SHEIN et son concours pour jeunes designers, ou l’hôpital qui se fout de la charité

Tout en continuant de copier de nombreux créateurs, le site chinois a lancé un challenge pour les aider.

Crédit photo : SHEIN

Le distributeur chinois SHEIN pensait surement faire une bonne action en organisant un concours dédié aux jeunes designers. Le site de vente en ligne a annoncé un prix de 100 000 dollars pour le créateur qui sera sélectionné par un jury composé de Khloé Kardashian, du designer américain Christian Siriano, de Laurel Pantin – directrice du style pour le magazine InStyle, de Jenna Lyons – ancienne directrice artistique des collections prêt à porter de J.Crew ou encore de Law Roach, fraîchement nommé styliste le plus puissant de l’année par The Hollywood Reporter. En échange de cette somme, le gagnant pourra mettre en vente ses produits sur le site en ligne de SHEIN en plus d’être présenté lors d’une Fashion Week virtuelle dédiée aux collections Automne/Hiver 21 du vendeur. Une somme qui peut paraitre bien dérisoire quand on sait qu’en 2020, le site chinois a vendu pour près de 10 milliards de dollars de vêtements.

Attirer pour mieux copier

Là où le bât blesse (encore) c’est que SHEIN est connu pour piller les produits de nombreux petits créateurs. Ils sont des dizaines à avoir découvert certaines de leurs pièces recopiées et mises en vente sur le site du géant de la fast-fashion sans leur accord. En 2020, le célèbre compte Instagram Diet Prada avait déjà alerté sur la pratique du revendeur chinois. Depuis, d’autres petites marques ont elles aussi fait les frais de cette société opaque qui met en ligne jusqu’à 10 000 produits par mois. Comble de la farce, la designeuse française Maison Cléo qui invectivait SHEIN sur Instagram il y a peu pour avoir volé deux de ses créations, a reçu un mail de la part du vendeur pour participer au jeu concours il y a quelques mois. Faute de réponse positive, SHEIN semble avoir préféré écrémer l’eshop du label pour mieux le dupliquer.
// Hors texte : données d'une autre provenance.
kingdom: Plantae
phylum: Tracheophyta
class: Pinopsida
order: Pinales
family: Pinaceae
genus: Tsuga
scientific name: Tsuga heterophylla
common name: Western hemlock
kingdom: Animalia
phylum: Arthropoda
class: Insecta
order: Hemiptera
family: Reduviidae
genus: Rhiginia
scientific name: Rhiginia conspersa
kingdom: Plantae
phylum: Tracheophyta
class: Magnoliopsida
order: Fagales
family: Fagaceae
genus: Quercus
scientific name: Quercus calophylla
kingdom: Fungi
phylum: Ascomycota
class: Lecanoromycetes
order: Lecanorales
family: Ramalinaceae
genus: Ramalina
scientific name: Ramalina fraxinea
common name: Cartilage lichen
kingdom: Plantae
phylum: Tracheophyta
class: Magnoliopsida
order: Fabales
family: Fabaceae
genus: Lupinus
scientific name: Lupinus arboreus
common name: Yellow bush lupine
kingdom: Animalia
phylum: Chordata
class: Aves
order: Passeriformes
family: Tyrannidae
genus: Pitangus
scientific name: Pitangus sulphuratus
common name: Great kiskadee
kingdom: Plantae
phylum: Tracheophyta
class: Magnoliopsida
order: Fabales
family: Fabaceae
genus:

Sous la publication Instagram de l’annonce du concours, les commentaires dénonçant les pratiques de SHEIN sont légions, de même que sur les comptes de chaque juré. Si certains ont été supprimés, l’afflux constant de messages affichant les méthodes peu éthiques du site n’a pu être modéré. “Quelle déception de voir ces personnes choisir de travailler avec une marque qui contribue énormément au problème de la fast fashion”, écrit une internaute tandis qu’une autre confie son étonnement sur le compte du juré Law Roach : “Je vous aime vraiment mais tellement déçu de vous voir travailler avec Shein – n’êtes-vous pas contre leur 1) exploitation des travailleurs 2) contributions aux déchets et dommages environnementaux 3) vol des designers ?”.

Une société opaque

Avec des délais de production qui dépassent rarement les 7 jours (contre 3 semaines pour Zara ou H&M), un algorithme qui permet de connaitre quel produit est le plus populaire afin d’accroitre rapidement sa production et qui à l’inverse, retire un produit du catalogue si celui-ci est boudé par les acheteuses, SHEIN ringardise ses concurrents. Avalant toujours plus vite les commandes, le site s’assure de proposer des pièces à ultra bas coût, 6 euros un top, 3 euros 50 un petit sac en bandoulière… En plus de clientes conquises par les prix pratiqués, la plateforme chinoise lancée en 2008 a su tirer son épingle du jeu durant la pandémie en enregistrant 81 millions de téléchargements de son application les six premiers mois de 2021. “En août 2021, la marque est évaluée à 30 milliards de dollars (25 milliards d’euros) soit deux fois plus qu’en 2020 à la même période”, détaille Slate.

Lancé en 2008 par Chris Xu sous le nom ZZKKO, une entreprise dédiée aux robes de mariées, SHEIN a depuis su manier le marketing, enchainant les campagnes avec de nombreux influenceurs et stars américaines. Lil Nas X, Tinashe, Katy Perry, ou encore Wejdene en France, tous ont choisis d’associer leur nom à l’entreprise dont les actionnaires se font discrets. Dans une enquête menée par CNN, on découvre que le groupe tente de ne pas crier trop haut et trop fort ses origines chinoises. En cause, le contexte géopolitique mais aussi les accusations sur les faibles salaires reversés aux travailleurs de ses usines de production sans oublier les revers de la fast-fashion sur l’environnement.